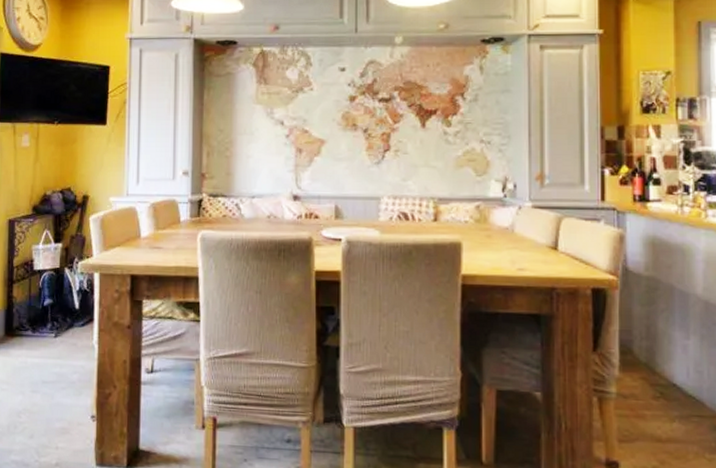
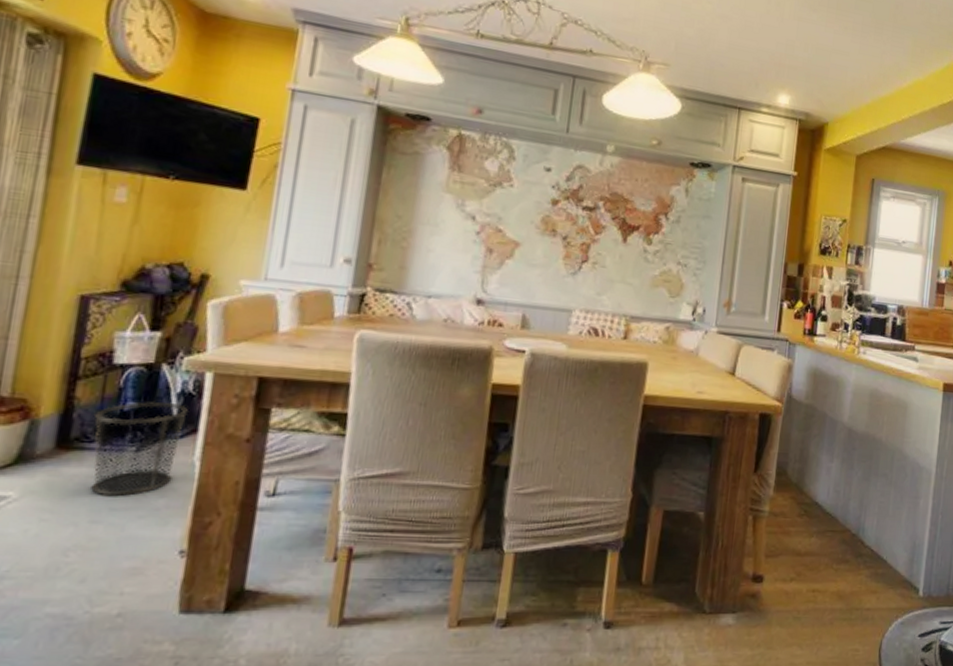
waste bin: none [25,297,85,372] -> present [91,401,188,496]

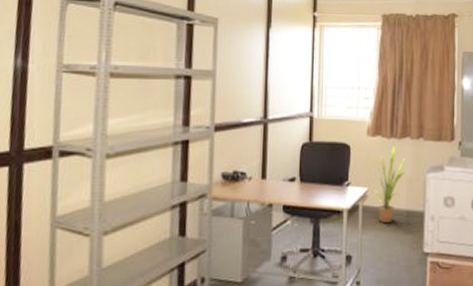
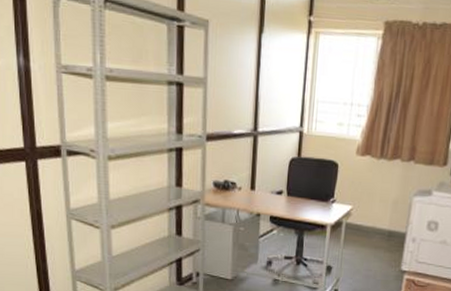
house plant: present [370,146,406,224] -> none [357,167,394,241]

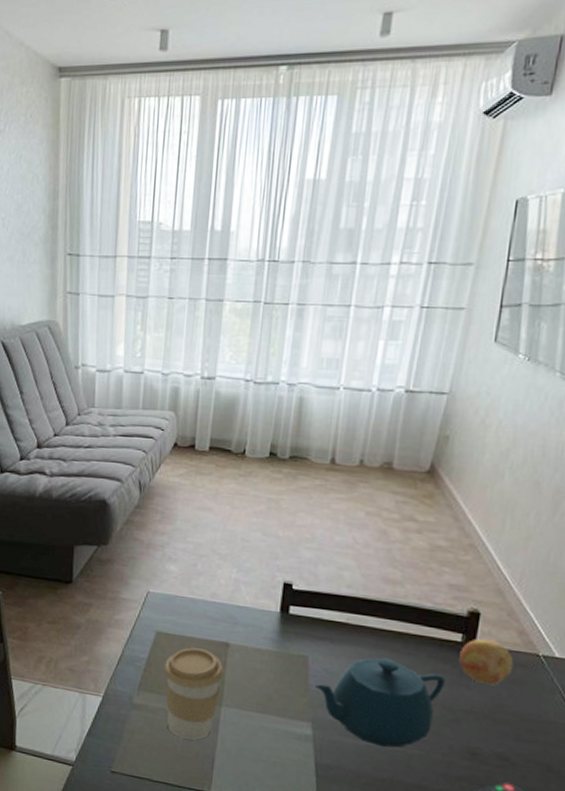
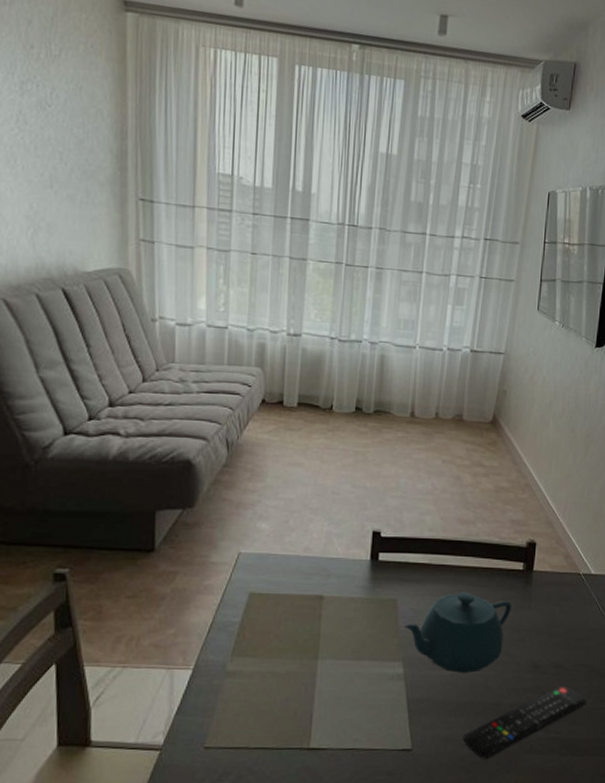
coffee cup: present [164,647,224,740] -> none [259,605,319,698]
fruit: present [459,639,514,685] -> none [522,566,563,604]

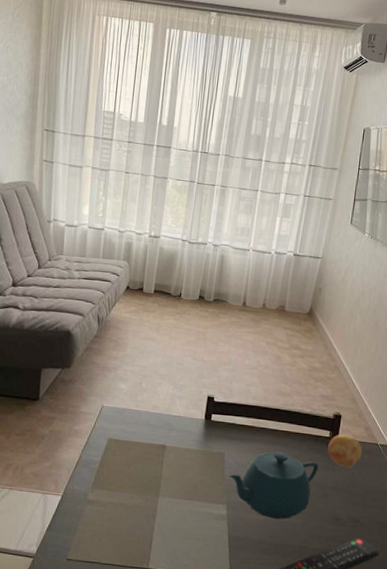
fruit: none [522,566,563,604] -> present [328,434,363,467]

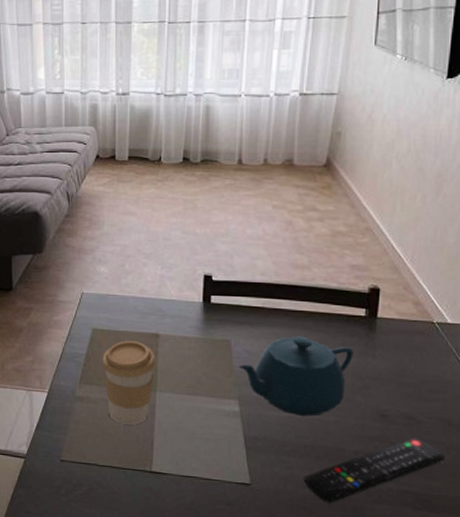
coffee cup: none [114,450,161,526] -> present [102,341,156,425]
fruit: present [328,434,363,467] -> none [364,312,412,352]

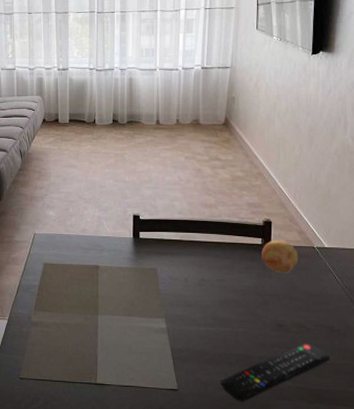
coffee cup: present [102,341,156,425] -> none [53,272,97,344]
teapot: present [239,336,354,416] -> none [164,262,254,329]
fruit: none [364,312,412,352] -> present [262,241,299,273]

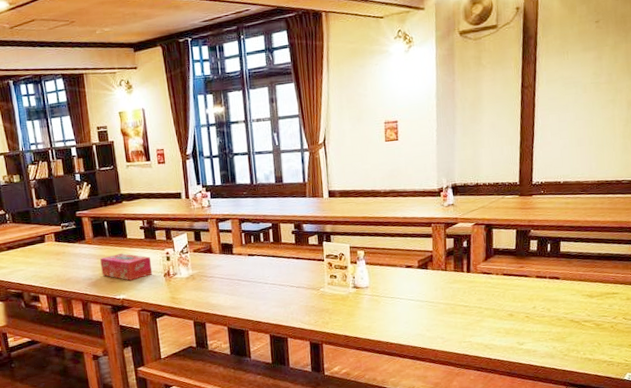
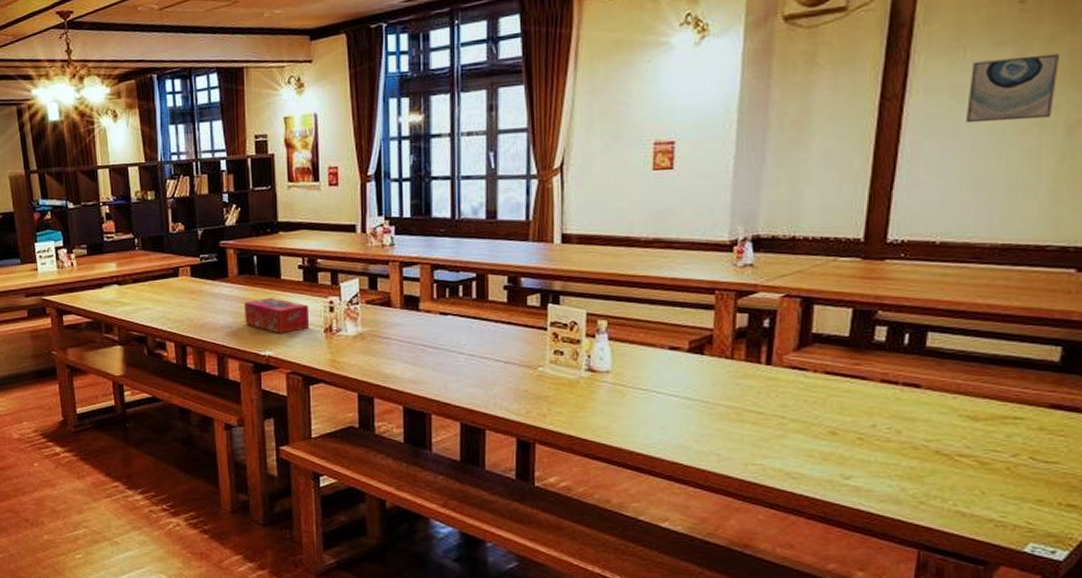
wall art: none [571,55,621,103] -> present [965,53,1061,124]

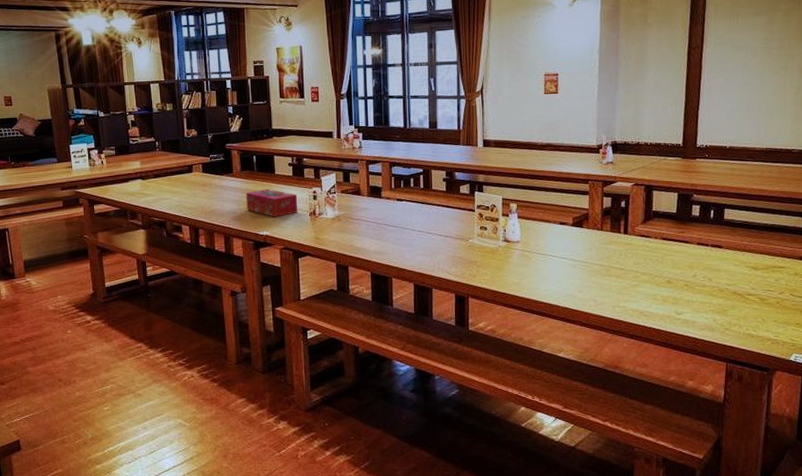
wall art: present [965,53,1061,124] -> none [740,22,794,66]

*JOB ITEM*
Every line from the one with "fruit: none [364,312,412,352]" to the end of the records above should be restated word for word, and no picture belongs in the copy.

*RESPONSE*
fruit: none [364,312,412,352] -> present [262,241,299,273]

wall art: none [571,55,621,103] -> present [965,53,1061,124]

wall art: present [965,53,1061,124] -> none [740,22,794,66]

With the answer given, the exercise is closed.